Looping over all model indexes and their children causes stack overflow error

Question

I created following functions to loop over all indexes in a table or a tree and find the one that contains required string:

#include <QModelIndex>
#include <QAbstractItemModel>
#include <QAbstractItemView>

QModelIndex findIndexByString(const QAbstractItemModel* model, const QString& text,  const QModelIndex& parent = QModelIndex());
QModelIndex findIndexByString(const QModelIndex& index, const QString& text) {
    // First check this particular index
    if(index.data().toString() == text)
        return index;
    // Check if it has children and loop
    const QAbstractItemModel* model = index.model();
    if(model==nullptr)
        return QModelIndex();
    if (!model->hasChildren(index))
        return QModelIndex();
    // STACK OVERFLOW HERE (model and index keep repeating)
    return findIndexByString(model, text, index);
}
QModelIndex findIndexByString(const QAbstractItemModel* model, const QString& text,  const QModelIndex& parent) {
    int rows = model->rowCount(parent);
    int cols = model->columnCount(parent);
    for (int i = 0; i < rows; ++i)
      for (int j = 0; j < cols; ++j) {
        QModelIndex index_child = findIndexByString(model->index(i, j, parent), text);
        if(index_child.isValid())
            return index_child;
      }
    return QModelIndex();
}
QModelIndex findIndexByString(const QAbstractItemView* view, const QString& text) {
    //const QModelIndex root = view->rootIndex();
    const QAbstractItemModel* model = view->model();
    return findIndexByString(model, text);
}

This code is self contained and doesn't have any dependencies outside Qt library.

I encountered stack overflow error when looping over some model in foreign code.

I am trying to create generic correct algorithm to do this. Is the algorithm above correct?

Answer 1

The code looks fine. It's a classic depth-first search. It runs out of stack because your model is not a tree, but a cyclic graph and/or it has infinite depth.

▶ [ENTRIES SUPPLIED]:
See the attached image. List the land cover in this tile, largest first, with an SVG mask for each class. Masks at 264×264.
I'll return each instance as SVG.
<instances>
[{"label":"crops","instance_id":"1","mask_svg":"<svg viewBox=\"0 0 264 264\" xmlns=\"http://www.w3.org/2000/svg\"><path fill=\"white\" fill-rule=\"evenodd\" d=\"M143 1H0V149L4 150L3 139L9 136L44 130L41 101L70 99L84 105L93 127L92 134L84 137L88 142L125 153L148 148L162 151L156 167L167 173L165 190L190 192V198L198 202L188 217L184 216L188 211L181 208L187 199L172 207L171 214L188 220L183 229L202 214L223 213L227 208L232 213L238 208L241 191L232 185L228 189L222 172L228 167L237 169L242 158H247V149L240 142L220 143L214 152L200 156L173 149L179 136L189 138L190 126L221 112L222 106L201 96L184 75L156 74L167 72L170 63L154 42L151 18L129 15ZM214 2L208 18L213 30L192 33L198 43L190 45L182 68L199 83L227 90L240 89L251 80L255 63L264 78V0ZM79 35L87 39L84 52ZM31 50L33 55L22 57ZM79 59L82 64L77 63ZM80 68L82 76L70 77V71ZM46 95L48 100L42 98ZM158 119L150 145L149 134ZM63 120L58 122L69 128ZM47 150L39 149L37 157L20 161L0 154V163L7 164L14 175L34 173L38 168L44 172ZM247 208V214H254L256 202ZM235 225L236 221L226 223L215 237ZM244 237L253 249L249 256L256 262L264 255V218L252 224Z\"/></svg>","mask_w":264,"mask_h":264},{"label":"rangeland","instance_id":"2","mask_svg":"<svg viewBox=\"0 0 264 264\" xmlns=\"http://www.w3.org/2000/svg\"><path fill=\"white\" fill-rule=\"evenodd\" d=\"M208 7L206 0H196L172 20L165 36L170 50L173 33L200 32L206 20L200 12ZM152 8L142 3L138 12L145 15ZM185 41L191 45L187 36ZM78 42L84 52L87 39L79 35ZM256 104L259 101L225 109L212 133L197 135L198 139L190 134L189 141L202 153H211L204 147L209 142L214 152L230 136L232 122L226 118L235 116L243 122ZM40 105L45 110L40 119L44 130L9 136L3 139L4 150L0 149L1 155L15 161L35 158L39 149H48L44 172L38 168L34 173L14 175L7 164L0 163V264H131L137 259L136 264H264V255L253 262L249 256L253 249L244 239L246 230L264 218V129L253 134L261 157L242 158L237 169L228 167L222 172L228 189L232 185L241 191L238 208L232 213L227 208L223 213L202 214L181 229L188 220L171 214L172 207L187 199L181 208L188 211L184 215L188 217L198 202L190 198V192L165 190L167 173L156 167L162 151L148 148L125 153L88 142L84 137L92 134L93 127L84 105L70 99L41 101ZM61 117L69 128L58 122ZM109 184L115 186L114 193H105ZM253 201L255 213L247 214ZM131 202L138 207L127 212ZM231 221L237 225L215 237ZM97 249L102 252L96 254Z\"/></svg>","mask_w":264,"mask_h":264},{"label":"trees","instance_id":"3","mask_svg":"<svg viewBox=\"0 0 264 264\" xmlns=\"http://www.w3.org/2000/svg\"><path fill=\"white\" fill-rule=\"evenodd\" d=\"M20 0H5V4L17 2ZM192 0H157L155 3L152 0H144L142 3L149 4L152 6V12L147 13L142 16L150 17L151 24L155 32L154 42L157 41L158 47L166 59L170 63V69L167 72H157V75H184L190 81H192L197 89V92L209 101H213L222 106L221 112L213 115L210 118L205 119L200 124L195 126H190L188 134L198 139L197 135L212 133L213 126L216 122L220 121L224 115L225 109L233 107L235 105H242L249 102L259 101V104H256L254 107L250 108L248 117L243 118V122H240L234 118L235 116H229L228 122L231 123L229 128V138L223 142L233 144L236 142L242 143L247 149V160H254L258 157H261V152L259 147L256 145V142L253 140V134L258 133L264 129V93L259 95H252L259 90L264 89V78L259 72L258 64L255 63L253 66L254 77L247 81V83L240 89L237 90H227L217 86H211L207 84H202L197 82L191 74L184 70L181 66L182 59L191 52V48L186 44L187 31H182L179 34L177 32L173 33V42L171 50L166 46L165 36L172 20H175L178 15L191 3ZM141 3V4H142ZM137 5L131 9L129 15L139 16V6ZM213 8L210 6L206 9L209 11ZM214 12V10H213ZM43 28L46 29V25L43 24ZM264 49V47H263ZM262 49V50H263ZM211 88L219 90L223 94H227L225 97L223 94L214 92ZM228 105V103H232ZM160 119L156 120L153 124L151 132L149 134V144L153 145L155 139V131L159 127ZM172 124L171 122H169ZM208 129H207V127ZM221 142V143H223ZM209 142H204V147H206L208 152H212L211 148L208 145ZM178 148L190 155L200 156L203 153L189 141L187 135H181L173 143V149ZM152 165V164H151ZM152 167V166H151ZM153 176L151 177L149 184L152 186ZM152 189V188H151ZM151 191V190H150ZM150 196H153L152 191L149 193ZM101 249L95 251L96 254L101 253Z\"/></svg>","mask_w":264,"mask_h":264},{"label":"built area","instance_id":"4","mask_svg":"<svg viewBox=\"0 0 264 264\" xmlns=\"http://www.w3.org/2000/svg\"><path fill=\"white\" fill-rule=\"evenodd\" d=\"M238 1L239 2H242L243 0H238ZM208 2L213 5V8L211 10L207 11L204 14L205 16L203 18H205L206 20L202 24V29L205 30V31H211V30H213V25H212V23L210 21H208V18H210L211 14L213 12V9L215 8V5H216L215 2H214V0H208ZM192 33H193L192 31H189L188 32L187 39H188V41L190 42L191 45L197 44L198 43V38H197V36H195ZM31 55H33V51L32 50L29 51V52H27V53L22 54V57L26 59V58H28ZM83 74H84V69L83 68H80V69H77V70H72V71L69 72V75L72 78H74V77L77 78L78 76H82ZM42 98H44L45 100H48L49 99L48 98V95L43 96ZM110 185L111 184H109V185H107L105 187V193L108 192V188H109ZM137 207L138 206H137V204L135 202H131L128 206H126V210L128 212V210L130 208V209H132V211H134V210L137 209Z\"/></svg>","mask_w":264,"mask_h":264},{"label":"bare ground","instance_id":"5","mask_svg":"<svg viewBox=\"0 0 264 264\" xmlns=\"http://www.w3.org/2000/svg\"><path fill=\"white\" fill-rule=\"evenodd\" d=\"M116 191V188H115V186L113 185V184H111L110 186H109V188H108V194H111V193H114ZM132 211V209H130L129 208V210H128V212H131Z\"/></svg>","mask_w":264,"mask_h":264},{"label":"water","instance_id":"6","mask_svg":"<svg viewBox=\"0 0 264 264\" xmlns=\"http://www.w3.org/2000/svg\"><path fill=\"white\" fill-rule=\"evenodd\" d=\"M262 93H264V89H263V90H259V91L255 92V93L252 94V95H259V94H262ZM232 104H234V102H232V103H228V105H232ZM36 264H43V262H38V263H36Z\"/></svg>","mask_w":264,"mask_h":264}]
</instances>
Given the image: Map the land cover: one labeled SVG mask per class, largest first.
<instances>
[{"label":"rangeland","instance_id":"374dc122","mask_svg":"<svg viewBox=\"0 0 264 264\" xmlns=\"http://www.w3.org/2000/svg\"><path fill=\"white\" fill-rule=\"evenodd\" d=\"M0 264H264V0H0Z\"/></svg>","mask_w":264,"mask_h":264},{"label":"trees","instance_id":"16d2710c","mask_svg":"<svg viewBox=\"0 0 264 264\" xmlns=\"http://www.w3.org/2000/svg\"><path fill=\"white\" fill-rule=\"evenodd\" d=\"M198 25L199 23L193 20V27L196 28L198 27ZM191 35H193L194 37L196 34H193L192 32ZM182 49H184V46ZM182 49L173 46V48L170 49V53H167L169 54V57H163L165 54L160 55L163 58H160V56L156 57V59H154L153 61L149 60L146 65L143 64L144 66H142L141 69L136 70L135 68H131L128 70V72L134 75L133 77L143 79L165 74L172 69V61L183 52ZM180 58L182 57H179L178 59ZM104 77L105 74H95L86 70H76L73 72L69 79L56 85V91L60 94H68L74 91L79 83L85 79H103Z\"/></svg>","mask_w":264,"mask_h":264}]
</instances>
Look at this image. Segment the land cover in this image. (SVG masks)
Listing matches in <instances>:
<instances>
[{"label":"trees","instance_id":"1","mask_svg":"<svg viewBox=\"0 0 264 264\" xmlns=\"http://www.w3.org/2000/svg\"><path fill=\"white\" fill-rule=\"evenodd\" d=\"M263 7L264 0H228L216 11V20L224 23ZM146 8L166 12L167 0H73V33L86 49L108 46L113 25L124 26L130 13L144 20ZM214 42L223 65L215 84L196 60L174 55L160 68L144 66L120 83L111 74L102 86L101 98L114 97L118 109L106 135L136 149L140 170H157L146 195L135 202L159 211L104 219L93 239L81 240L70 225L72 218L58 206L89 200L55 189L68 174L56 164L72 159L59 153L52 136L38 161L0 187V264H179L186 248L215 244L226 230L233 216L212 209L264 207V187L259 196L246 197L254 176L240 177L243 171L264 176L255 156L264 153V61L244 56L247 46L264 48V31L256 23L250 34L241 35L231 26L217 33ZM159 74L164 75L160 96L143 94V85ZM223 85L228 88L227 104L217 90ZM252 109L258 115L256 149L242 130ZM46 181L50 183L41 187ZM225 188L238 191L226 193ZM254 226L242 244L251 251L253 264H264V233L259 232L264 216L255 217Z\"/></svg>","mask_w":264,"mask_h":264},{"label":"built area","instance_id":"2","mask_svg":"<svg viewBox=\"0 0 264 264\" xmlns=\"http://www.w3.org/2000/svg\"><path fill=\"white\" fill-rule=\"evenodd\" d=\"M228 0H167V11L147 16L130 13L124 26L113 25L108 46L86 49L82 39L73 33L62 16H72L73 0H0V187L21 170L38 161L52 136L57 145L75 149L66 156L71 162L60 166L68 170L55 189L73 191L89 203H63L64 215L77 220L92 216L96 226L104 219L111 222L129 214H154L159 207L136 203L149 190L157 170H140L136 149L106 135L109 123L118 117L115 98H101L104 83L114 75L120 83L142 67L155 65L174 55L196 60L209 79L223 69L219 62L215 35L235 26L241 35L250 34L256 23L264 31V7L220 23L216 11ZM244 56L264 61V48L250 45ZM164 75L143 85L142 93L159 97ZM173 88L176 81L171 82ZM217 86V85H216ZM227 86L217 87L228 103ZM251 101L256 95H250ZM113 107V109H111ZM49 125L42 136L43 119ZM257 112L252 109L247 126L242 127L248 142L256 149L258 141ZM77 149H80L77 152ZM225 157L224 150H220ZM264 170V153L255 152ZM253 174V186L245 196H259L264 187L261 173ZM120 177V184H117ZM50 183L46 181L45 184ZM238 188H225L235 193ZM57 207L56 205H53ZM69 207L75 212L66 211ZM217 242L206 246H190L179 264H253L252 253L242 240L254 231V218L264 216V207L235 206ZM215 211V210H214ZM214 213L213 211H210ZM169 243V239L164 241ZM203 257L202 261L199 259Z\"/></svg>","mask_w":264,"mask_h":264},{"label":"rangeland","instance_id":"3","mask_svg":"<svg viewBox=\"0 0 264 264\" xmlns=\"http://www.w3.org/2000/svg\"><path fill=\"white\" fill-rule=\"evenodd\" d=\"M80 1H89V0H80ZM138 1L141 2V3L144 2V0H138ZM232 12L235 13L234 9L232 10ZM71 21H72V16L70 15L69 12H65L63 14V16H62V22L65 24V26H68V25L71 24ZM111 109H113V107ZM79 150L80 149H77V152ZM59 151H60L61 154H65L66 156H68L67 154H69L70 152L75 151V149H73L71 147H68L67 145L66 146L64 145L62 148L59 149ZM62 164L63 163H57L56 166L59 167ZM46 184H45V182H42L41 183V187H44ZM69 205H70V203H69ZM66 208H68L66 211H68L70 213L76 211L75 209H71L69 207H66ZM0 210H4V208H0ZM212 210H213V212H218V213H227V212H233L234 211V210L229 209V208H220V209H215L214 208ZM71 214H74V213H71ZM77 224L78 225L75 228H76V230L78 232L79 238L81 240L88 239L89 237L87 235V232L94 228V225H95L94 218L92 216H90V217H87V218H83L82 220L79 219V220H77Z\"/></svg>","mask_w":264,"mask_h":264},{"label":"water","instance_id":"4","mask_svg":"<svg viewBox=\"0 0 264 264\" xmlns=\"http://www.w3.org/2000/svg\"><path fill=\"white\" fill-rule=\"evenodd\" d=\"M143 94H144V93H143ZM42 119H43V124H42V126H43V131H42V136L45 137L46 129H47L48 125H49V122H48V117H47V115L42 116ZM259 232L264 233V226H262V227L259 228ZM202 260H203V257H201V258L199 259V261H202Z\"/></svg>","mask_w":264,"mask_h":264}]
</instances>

▶ [EXERCISE]: Copy the stretch of the thread on looping over Qt model indexes from "This code is" through "in foreign code.", keeping every character unchanged.

▶ [ANSWER BOX]:
This code is self contained and doesn't have any dependencies outside Qt library.

I encountered stack overflow error when looping over some model in foreign code.